概要
東方Projectに登場する楽曲で、作曲者はZUN。同作のシリーズに登場する因幡てゐが『東方花映塚』に登場した際に、そのテーマ曲として設定された。
てゐの初登場そのものは『花映塚』以前の作品である『東方永夜抄』。
本曲は、ZUNによれば「 ちょっとお茶目な感じと、懐かしくも古くさい日本の様子を感じられるように書いてみました 」とのことで、ZUNは旋律の躍動感や雰囲気について『花映塚』という作品のテーマにも合うものとなっているのでは、と語っている。
ただし旋律そのものが日本風という訳ではなく、あくまでZUNのイメージするところによる「 日本っぽさ 」が込められたものであるようだ(『東方花映塚』Music Roomテキスト)。
なお、曲名の「素い幡」は「しろい はた」と読むが、てゐの姓であるところの「因幡」(いなば)に関連して「しろいなば」と読むと、てゐの要素である「因幡の素兎」(日本神話のエピソードに登場する兎)と「幸運の素兎」(てゐの二つ名)とを曲名を通しても同時に感じる事が出来る。
「お宇佐さま」もまた後述の「宇佐」の伝承とてゐに要素である「うさぎ」とが掛け詞にもなっているなど、曲名と本曲をテーマとするてゐとの関連性も高いものとなっている。
「ZUN's Music Collection」
本曲は上海アリス幻樂団による音楽CDのシリーズである「ZUN's Music Collection」の第四弾である「卯酉東海道」にも収録されており、本曲が重ねられた作中ストーリーでは東京を目指して電車旅行中の宇佐見蓮子とマエリベリー・ハーン(メリー)の二人が「卯酉東海道」の由来と建設時のエピソードを語り合う。
ただし蓮子が語るその一部はメリーには眉唾もののエピソードであったらしく、メリーはその話の真偽を訝しんでいる。
「 蓮子は誰かに嘘情報吹き込まれたんじゃないの? 八幡様が好きな誰かに 」
(メリー、「卯酉東海道」)
なお本曲が同作CDに収録された際には「Most Famous Hero」との英字タイトルが付されている。
宇佐と八幡
「宇佐」とは古くからの由来のある地名であり、今日では大分県に「宇佐市」がある。
宇佐市には「宇佐」の名をもつ「宇佐神宮」があり、宇佐神宮は全国の八幡神(はちまんさま / やはたさま)を祀る八幡宮の総本宮である。

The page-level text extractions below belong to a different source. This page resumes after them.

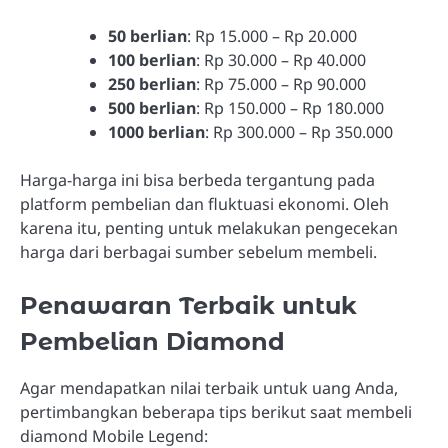
50 berlian
: Rp 15.000 – Rp 20.000
100 berlian
: Rp 30.000 – Rp 40.000
250 berlian
: Rp 75.000 – Rp 90.000
500 berlian
: Rp 150.000 – Rp 180.000
1000 berlian
: Rp 300.000 – Rp 350.000
Harga-harga ini bisa berbeda tergantung pada
platform pembelian dan fluktuasi ekonomi. Oleh
karena itu, penting untuk melakukan pengecekan
harga dari berbagai sumber sebelum membeli.
Penawaran Terbaik untuk
Pembelian Diamond
Agar mendapatkan nilai terbaik untuk uang Anda,
pertimbangkan beberapa tips berikut saat membeli
diamond Mobile Legend: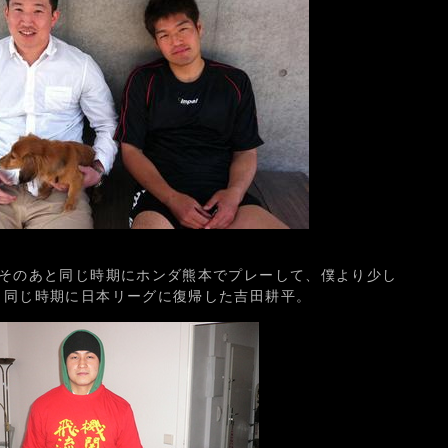
、そのあと同じ時期にホンダ熊本でプレーして、僕より少し
、同じ時期に日本リーグに復帰した吉田耕平。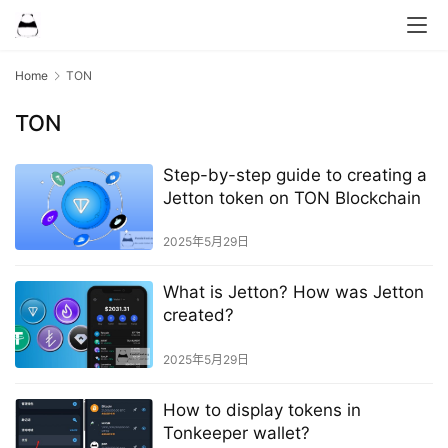
Home
TON
TON
Step-by-step guide to creating a
Jetton token on TON Blockchain
2025年5月29日
What is Jetton? How was Jetton
created?
2025年5月29日
How to display tokens in
Tonkeeper wallet?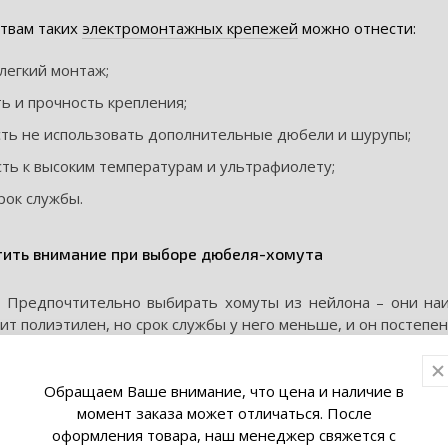
твам таких
электромонтажных крепежей
можно отнести:
легкий монтаж;
ь и прочность крепления;
ть не использовать дополнительные дюбели и шурупы;
ть к высоким температурам и ультрафиолету;
рок службы.
тить внимание при выборе дюбеля-хомута
Предпочтительно выбирать хомуты из нейлона – они наи
т полиэтилен, но срок службы у него меньше, и он постепе
уты могут отличаться по форме – с прямоугольным пазом 
но, подходит для одного или нескольких проводов круглого 
Обращаем Ваше внимание, что цена и наличие в
момент заказа может отличаться. После
ль-хомут для крепления кабеля с доставкой по Беларуси
оформления товара, наш менеджер свяжется с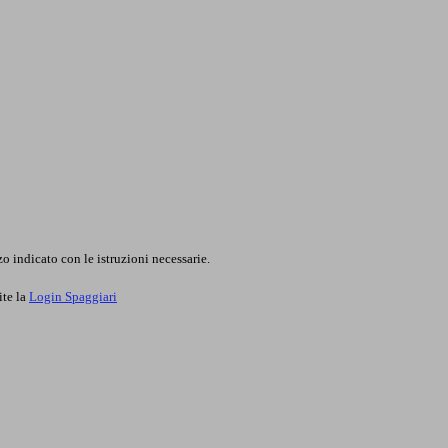
o indicato con le istruzioni necessarie.
ite la
Login Spaggiari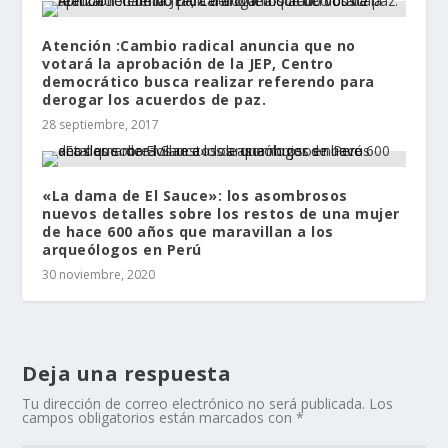
Atención :Cambio radical anuncia que no
votará la aprobación de la JEP, Centro
democrático busca realizar referendo para
derogar los acuerdos de paz.
28 septiembre, 2017
«La dama de El Sauce»: los asombrosos
nuevos detalles sobre los restos de una mujer
de hace 600 años que maravillan a los
arqueólogos en Perú
30 noviembre, 2020
Deja una respuesta
Tu dirección de correo electrónico no será publicada.
Los
campos obligatorios están marcados con
*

日本の八幡様ネットワークの基点といえる。
八幡大神は日本仏教では「八幡大菩薩」とも。
てゐはそのセリフやスペルカード、二つ名といった設定面等のキャラクター造形に日本神話における先述の「因幡の素兎」の要素が多見されるが、『花映塚』で設定された本テーマ曲によって日本におけるもう一つの神話的な要素である「宇佐」と「八幡」をもその身に備えることとなった。
てゐはその愛らしい見た目とトリッキーな行動原理、いたずらへのお仕置きにも懲りないメンタリティ、裸足で竹林を駆け回る躍動感など、発揮する愛嬌には時に身近さをも感じさせる存在である。一方で先の「因幡の素兎」との関連も然り、幻想郷における存在性も古参の部類である(稗田阿求評、「幻想郷縁起」、『東方求聞史紀』)という点からは、一見するところのてゐのそれとは裏腹に、内包するキャラクター性にてゐ本人が経てきたものの奥深さを感じさせるという不思議な存在でもあるのである。